Breaking News

Plea for a new church-state ruling

Lawyers for a school district in a Milwaukee suburb have urged the Supreme Court to take the next step toward clarifying when government activity and religion are to be kept separate.  Rather than sending this already-pending case back for lower courts to weigh the Justices’ new ruling on Monday, the new brief argued, the Court needs to give new constitutional guidance promptly.

The filing in Elmbrook School District v. Doe has both a direct and an indirect message.  The direct argument is that the Court has not gone far enough to end confusion and division among lower courts in this field of constitutional law.  The indirect argument is that the Court needs to go further toward casting aside a theory that has been a feature of church-state doctrine for decades, and to replace it fully with a standard more tolerant of religion in public life.

This case is now set for consideration by the Justices at their private Conference on May 15.  It has been held on the docket pending the outcome of the legislative prayer case, Town of Greece v. Galloway.  That ruling was issued on Monday, allowing local governing bodies to open their meetings with prayers by citizens, even if the practice is dominated by expressions of one faith — the Christian religion.

The Elmbrook case is not about prayer.  Rather, it is about a public high school’s decision to stage a graduation ceremony in a church that is adorned with numerous religious symbols, displays, and literature.  The U.S. Court of Appeals for the Seventh Circuit barred such a locale for graduation, relying primarily upon prior Supreme Court rulings that had barred religious prayers at a public school graduation and at a public school sporting event.

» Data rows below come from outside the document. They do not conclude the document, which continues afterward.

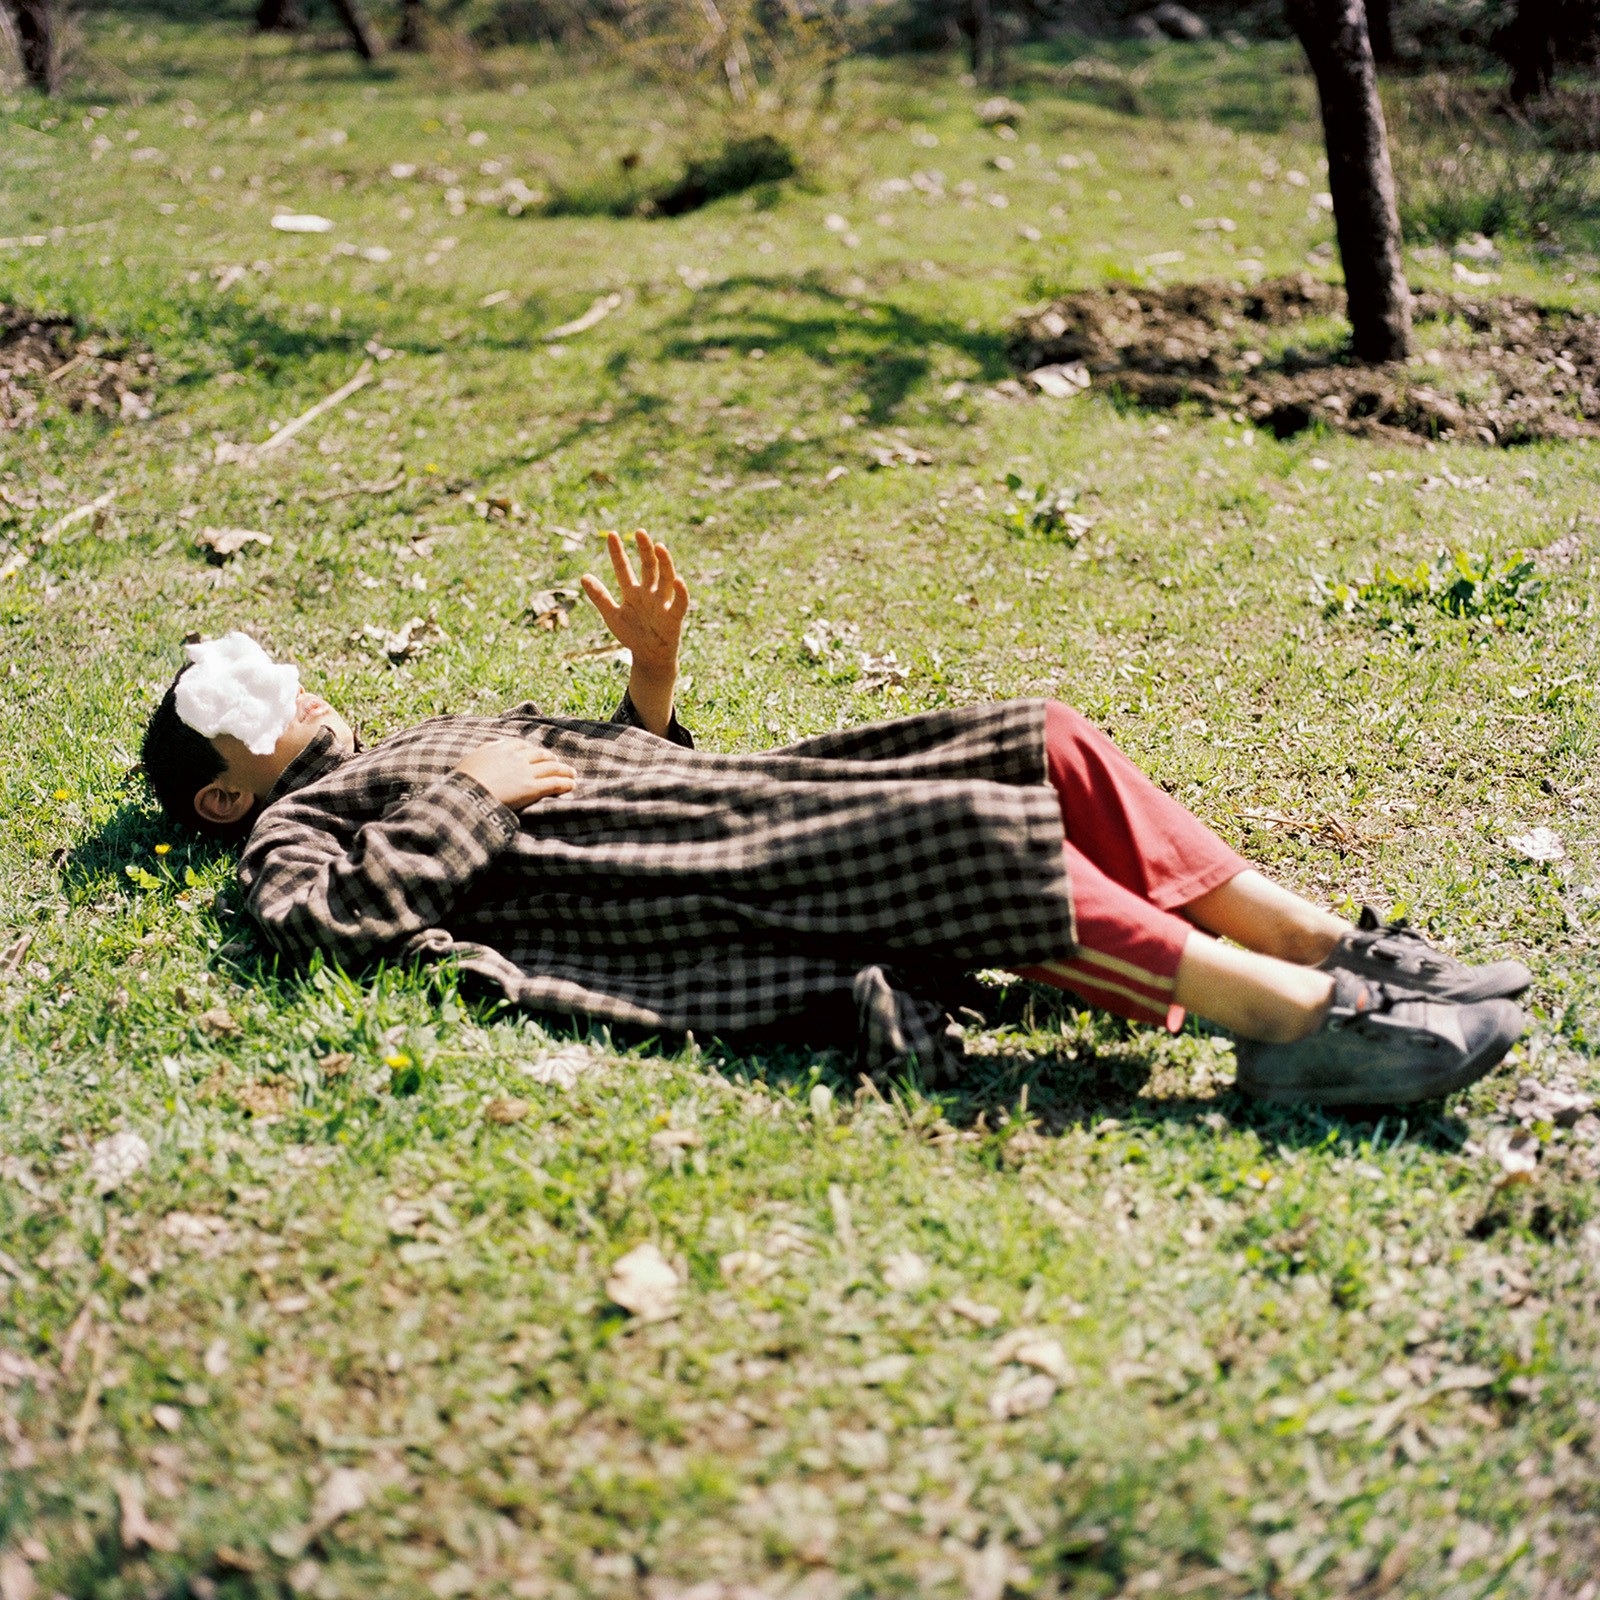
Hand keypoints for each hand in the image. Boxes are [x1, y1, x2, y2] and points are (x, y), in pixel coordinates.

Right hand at [454, 739, 575, 810]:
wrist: (467, 794)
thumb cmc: (464, 779)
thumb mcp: (472, 757)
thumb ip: (486, 749)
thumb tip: (495, 745)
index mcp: (502, 748)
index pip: (523, 745)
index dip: (533, 751)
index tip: (538, 755)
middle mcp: (517, 757)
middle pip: (541, 755)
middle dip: (552, 759)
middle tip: (558, 763)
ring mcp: (526, 772)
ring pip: (552, 767)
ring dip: (564, 770)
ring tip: (572, 774)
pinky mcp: (532, 788)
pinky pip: (554, 783)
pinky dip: (565, 783)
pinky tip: (572, 785)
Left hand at [581, 529, 688, 674]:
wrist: (649, 658)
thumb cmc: (632, 635)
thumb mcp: (612, 615)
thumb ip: (599, 596)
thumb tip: (583, 576)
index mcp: (633, 592)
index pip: (624, 568)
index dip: (617, 552)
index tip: (612, 535)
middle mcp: (649, 593)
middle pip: (648, 567)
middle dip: (645, 550)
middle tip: (640, 532)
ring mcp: (662, 603)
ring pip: (665, 578)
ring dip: (664, 563)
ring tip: (659, 546)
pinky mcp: (674, 617)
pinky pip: (679, 603)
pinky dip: (680, 593)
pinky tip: (678, 581)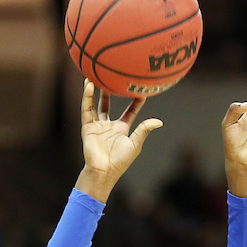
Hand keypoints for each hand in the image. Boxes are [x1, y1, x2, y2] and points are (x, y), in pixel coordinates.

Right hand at [75, 79, 162, 202]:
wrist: (103, 171)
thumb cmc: (120, 161)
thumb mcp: (135, 144)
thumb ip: (144, 130)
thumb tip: (159, 121)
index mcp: (122, 129)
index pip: (130, 112)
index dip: (135, 101)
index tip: (141, 89)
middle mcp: (109, 126)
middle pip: (108, 104)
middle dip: (110, 92)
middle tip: (114, 77)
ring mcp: (97, 125)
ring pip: (95, 104)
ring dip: (95, 91)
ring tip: (96, 75)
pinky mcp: (87, 126)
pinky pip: (86, 109)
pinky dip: (87, 96)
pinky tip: (89, 84)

The Seventh Circuit applied a mix of two constitutional standards:  the coercion theory and the endorsement theory.  That court said that the two approaches “are two sides of the same coin.”

The Supreme Court itself has applied both approaches in church-state cases, but it primarily applied the coercion theory in the Town of Greece decision this week, finding no compulsion — on an adult audience — when prayers were said as part of the ceremonial opening of a town board’s monthly meeting.

It is not clear whether the adult character of the audience was critical to that decision.  And the Elmbrook case, because it involves an audience that would include teenagers and younger children, could provide the Court with an opportunity to say whether the constitutional equation changes when youth are involved and a government-sponsored meeting has a religious cast to it.

Justice Anthony M. Kennedy, who wrote the lead opinion in the Town of Greece case, has been a critic of the endorsement theory and a supporter of the coercion theory for judging  cases under the First Amendment’s ban on government “establishment” of religion.  He mainly used the coercion approach on the issue of legislative prayer.  The decision overturned a ruling by the U.S. Court of Appeals for the Second Circuit, which had relied upon the endorsement theory.

In the new brief filed Tuesday by the Elmbrook school district, its lawyers argued that the Court, at a minimum, should vacate the Seventh Circuit’s ruling against the use of a church for graduation rites.  But it put stronger emphasis on the argument that the Court should not “allow the division [among lower courts] to fester.”

Local governments, the filing contended, “have a strong financial incentive to capitulate” to demands that they avoid activities that might be challenged as too close to religion.  The Elmbrook district, the lawyers noted, has been told by the attorneys for those who challenged the use of the church that if they ultimately win, they will seek to recover fees totaling $838,486.43 for legal services even before the appeal to the Supreme Court was filed.

After the Seventh Circuit ruling against the graduation site in Elmbrook, the brief said, “school districts have only become more uncertain about the constitutional lines in this area.”  Although many districts have often held graduation ceremonies in churches, some are beginning to abandon the practice “in response to threatened litigation.”

The brief, in discussing constitutional standards in this area, argued that the Court’s decision in Town of Greece gave a “cool reception” to the endorsement theory, and it noted that there is confusion in the lower courts as to how to apply that test.